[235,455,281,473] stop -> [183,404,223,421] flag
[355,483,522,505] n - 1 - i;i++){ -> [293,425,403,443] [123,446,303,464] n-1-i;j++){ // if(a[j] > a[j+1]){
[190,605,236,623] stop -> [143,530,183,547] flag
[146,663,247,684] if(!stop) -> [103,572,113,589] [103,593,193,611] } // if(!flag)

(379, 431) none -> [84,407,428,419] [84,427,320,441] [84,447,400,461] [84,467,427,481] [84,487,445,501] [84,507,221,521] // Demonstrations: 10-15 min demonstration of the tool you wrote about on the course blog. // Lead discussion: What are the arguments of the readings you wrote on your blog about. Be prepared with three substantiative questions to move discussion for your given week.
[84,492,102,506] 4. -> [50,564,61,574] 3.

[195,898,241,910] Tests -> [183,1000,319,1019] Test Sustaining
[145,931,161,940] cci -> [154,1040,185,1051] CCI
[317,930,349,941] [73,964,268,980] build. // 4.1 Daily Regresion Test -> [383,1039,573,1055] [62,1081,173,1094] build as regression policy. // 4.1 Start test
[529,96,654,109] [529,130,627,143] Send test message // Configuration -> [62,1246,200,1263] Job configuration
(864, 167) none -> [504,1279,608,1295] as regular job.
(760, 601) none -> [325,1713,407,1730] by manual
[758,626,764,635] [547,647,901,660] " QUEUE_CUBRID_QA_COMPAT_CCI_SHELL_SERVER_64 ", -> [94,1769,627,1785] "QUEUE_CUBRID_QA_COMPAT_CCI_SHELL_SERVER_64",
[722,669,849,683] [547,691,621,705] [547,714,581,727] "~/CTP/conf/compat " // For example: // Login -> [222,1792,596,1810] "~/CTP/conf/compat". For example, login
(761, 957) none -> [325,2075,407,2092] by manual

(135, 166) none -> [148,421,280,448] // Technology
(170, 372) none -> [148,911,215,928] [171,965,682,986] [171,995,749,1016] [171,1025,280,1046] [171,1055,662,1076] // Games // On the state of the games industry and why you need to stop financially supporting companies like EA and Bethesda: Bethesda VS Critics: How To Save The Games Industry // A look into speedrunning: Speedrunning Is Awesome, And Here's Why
━━━━━━
EXERCISE DESCRIPTION: From the line containing "[145,931,161,940] cci ->" down to the last line of the records above, print every line exactly, with both ends kept.

SOLUTION:
[145,931,161,940] cci -> [154,1040,185,1051] CCI
[317,930,349,941] [73,964,268,980] build. // 4.1 Daily Regresion Test -> [383,1039,573,1055] [62,1081,173,1094] build as regression policy. // 4.1 Start test
[529,96,654,109] [529,130,627,143] Send test message // Configuration -> [62,1246,200,1263] Job configuration
(864, 167) none -> [504,1279,608,1295] as regular job.
(760, 601) none -> [325,1713,407,1730] by manual
[758,626,764,635] [547,647,901,660] " QUEUE_CUBRID_QA_COMPAT_CCI_SHELL_SERVER_64 ", -> [94,1769,627,1785] "QUEUE_CUBRID_QA_COMPAT_CCI_SHELL_SERVER_64",
[722,669,849,683] [547,691,621,705] [547,714,581,727] "~/CTP/conf/compat " // For example: // Login -> [222,1792,596,1810] "~/CTP/conf/compat". For example, login
(761, 957) none -> [325,2075,407,2092] by manual

(135, 166) none -> [148,421,280,448] // Technology
(170, 372) none -> [148,911,215,928] [171,965,682,986] [171,995,749,1016] [171,1025,280,1046] [171,1055,662,1076] // Games // On the state of the games industry and why you need to stop financially supporting companies like EA and Bethesda: Bethesda VS Critics: How To Save The Games Industry // A look into speedrunning: Speedrunning Is Awesome, And Here's Why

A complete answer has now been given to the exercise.